Business Angels : Bercy veut alléger les contraintes des SIBA


Le gouvernement veut assouplir les contraintes qui limitent les capacités d'intervention des sociétés d'investissement de Business Angels (SIBA), en leur accordant des règles distinctes des holdings IR-ISF. 149 associés pourraient se réunir pour investir dans des start-up contre 50 actuellement.

Bercy veut faciliter l’investissement des SIBA dans les start-up

Le gouvernement a décidé de faciliter l’investissement des business angels dans les start-up et PME innovantes. Une décision prise dans le cadre du plan innovation présenté le 5 novembre 2013 par les ministres Arnaud Montebourg (Redressement productif), Geneviève Fioraso (Enseignement supérieur et Recherche) et Fleur Pellerin (PME, Innovation et Economie numérique). Souvent réunis en sociétés d’investissement de Business Angels (SIBA), ces entrepreneurs-investisseurs sont soumis aux mêmes contraintes d’investissement que les holdings éligibles aux réductions d’impôt sur le revenu.

 

Limitation actuelle à 50 actionnaires

Pourtant, les Business Angels constituent, de l’aveu même de Bercy un « maillon indispensable de la chaîne de financement » des start-up et l’un des « rares acteurs privés à répondre aux besoins en fonds propres en deçà de 300.000 euros » des jeunes entreprises innovantes en phase d’amorçage.

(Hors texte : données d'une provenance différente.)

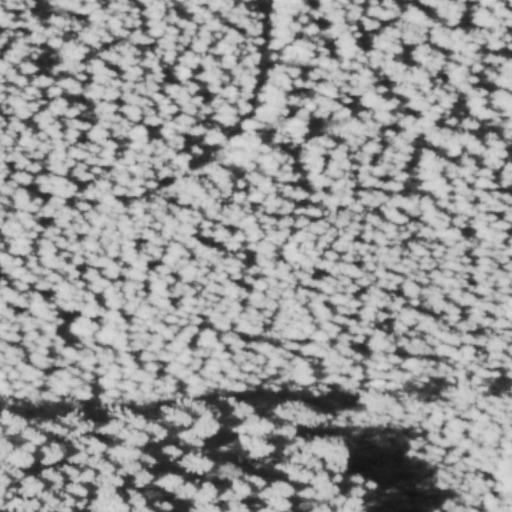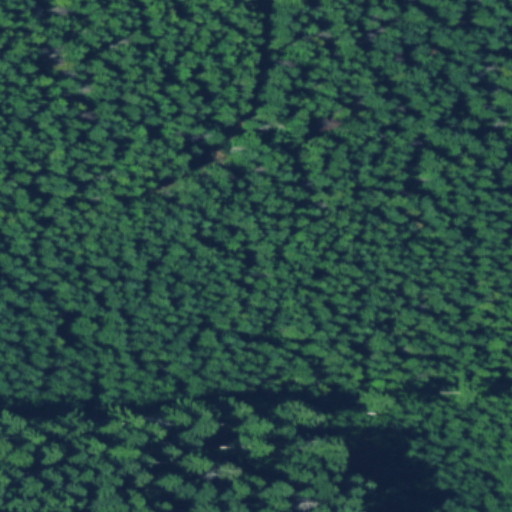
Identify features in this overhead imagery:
road: (232, 109)
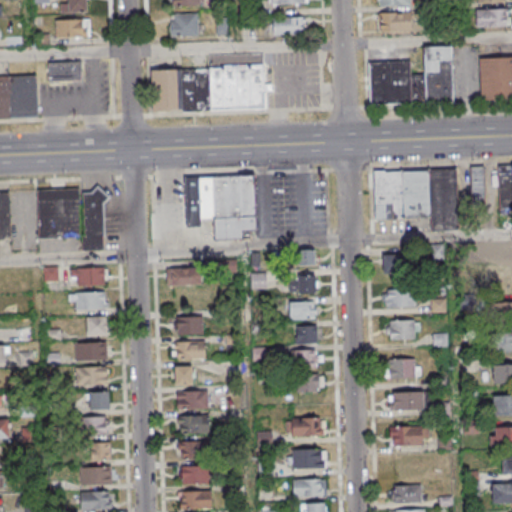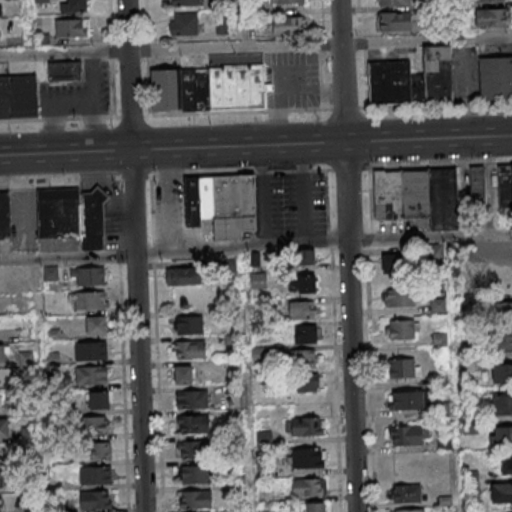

« Des contraintes juridiques (obligation d’avoir au moins 2 salariés, limitation à 50 actionnaires maximum) peuvent limiter le fonctionnement de ces structures, au détriment final du financement des PME innovantes. Ces contraintes ne portent en fait pas sur les SIBA, qui n’est pas un statut, mais sur l’ensemble des holdings financières éligibles aux réductions IR/ISF parmi lesquelles les SIBA sont ultraminoritaires », explique-t-on à Bercy.

 

Application dès fin 2013 ?

C’est la raison pour laquelle le gouvernement a l’intention de reconnaitre la particularité des SIBA parmi l’ensemble de ces holdings et d’assouplir les limitations administratives auxquelles elles font face. Concrètement, il s’agirait de supprimer l’obligation d’emploi de deux salariés et d’augmenter de 50 à 149 le plafond du nombre d’actionnaires réunis au sein d’une SIBA. Une façon de leur permettre d’investir plus aisément sur des tickets supérieurs à 300.000 euros pour lesquels ils sont de plus en plus sollicités par les créateurs d’entreprises.

 

Cet assouplissement serait réservé à des SIBA ayant obtenu un agrément qui serait délivré par la Direction générale de la compétitivité, de l’industrie et des services (DGCIS) et la Direction générale du Trésor. Au terme d’une concertation avec les intéressés, l’exécutif entend boucler ce dossier « fin 2013 ».